Watch out for phishing e-mails with embedded links, even when they appear to come from a trusted source.
Do not open e-mails and links purporting to be from somebody, unless you are expecting something from them and the “From” section of the e-mail contains a valid e-mail address.
Carefully review the sender information, determine if you recognize and are expecting anything from him/her, If not, don’t open any links.
Carefully review e-mail headers, domain names in the “from” field of the e-mail, and the “reply” field of e-mails. For more suspicious e-mails, employers should review e-mail headers using analyzer software.
Scrutinize links contained within e-mails by hovering over the link with the cursor to expose the associated web address.
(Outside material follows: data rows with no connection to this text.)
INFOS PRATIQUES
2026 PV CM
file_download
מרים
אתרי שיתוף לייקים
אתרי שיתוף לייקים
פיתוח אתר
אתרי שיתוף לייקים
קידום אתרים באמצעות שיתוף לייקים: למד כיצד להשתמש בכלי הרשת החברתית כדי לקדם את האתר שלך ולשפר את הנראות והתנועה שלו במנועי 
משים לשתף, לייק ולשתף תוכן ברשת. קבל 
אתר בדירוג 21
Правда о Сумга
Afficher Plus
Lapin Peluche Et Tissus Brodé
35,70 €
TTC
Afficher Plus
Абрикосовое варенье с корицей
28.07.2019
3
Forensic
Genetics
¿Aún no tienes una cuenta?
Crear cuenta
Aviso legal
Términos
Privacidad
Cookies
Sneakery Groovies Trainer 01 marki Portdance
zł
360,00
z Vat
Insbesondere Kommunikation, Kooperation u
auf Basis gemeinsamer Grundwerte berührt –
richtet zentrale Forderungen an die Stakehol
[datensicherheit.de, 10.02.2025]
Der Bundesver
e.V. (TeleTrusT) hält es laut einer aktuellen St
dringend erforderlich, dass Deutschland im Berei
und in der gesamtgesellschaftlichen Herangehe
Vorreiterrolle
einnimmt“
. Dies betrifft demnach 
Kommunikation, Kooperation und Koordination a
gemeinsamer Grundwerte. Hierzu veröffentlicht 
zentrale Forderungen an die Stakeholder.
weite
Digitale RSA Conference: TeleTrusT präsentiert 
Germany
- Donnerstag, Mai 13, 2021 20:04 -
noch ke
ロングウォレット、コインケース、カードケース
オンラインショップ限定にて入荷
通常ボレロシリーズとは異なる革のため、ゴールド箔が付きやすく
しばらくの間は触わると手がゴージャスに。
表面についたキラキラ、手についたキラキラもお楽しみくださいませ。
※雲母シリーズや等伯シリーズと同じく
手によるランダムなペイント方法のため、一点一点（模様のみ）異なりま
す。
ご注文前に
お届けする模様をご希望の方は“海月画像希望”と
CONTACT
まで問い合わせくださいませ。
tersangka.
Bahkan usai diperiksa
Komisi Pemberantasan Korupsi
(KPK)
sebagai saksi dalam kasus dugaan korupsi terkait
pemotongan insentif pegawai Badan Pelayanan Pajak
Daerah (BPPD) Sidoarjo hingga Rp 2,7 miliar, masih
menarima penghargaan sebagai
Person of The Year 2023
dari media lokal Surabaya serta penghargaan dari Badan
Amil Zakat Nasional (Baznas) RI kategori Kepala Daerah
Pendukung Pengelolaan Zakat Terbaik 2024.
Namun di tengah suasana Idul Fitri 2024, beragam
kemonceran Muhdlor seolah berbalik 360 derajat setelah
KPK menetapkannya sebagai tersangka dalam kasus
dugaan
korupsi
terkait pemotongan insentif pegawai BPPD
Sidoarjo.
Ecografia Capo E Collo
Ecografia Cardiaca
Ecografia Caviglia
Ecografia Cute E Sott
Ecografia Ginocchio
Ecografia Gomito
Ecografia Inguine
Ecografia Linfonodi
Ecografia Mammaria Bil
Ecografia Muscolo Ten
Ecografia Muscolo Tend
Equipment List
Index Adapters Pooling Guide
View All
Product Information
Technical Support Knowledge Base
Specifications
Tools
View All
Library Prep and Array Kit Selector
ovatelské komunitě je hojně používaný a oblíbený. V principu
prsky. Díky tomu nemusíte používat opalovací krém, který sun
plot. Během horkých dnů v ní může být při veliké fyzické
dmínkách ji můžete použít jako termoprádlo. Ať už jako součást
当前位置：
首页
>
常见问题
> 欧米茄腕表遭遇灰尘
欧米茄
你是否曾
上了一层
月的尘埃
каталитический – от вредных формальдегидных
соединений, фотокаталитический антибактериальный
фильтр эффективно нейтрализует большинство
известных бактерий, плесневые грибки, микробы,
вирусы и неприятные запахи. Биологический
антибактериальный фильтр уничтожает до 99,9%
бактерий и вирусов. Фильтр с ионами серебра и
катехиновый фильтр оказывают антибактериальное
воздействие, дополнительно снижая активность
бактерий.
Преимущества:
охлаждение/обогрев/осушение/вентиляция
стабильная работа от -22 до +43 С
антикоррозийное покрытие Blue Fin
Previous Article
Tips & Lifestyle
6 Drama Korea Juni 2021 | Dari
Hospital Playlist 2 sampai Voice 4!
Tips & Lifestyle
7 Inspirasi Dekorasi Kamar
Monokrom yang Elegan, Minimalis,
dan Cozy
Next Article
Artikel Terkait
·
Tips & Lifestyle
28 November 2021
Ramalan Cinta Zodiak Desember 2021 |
If a suspicious address is revealed, further authentication must be conducted.
Spot behavioral anomalies in payment requests received via e-mail. These anomalies include requests received at odd hours, payments requested to an unusual person, international wires or unusual payment amounts.
Train employees to the above described.
Adopt multi-factor authentication and/or out-of-bank authentication to verify customer identity.
Use enhanced fraud monitoring systems.
Develop a cybersecurity program within your companies, including adding a Chief Information Security Officer. Industry Associations and Departments of Insurance are issuing mandatory cybersecurity requirements for financial services
companies.
Share prevention and recent attack information within the industry.